Dataset entries:
▶

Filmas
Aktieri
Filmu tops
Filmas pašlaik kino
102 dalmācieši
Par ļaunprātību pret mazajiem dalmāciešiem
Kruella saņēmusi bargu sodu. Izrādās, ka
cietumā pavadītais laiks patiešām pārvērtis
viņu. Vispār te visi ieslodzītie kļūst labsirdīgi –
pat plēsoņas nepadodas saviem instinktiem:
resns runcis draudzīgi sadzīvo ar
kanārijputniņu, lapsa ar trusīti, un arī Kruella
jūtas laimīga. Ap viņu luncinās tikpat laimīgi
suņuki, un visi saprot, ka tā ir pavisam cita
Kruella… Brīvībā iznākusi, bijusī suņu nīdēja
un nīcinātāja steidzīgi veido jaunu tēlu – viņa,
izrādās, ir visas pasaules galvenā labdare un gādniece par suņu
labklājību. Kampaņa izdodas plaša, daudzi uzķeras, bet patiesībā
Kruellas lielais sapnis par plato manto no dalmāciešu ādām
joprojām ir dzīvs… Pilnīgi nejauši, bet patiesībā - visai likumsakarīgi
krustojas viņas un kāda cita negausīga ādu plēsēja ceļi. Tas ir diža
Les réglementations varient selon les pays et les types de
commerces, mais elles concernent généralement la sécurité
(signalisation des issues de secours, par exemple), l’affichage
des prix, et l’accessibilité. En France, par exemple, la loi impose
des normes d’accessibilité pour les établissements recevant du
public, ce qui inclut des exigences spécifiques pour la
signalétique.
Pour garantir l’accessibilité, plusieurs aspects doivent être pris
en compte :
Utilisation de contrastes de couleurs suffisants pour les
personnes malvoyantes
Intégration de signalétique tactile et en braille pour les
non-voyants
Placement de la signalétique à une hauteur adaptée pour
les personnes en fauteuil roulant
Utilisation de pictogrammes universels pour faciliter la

◀

__Prompt__: What lines in the data above contain the word "viņu"? Copy them all.

__Answer below__:
viņu. Vispār te visi ieslodzītie kļūst labsirdīgi –
jūtas laimīga. Ap viņu luncinās tikpat laimīgi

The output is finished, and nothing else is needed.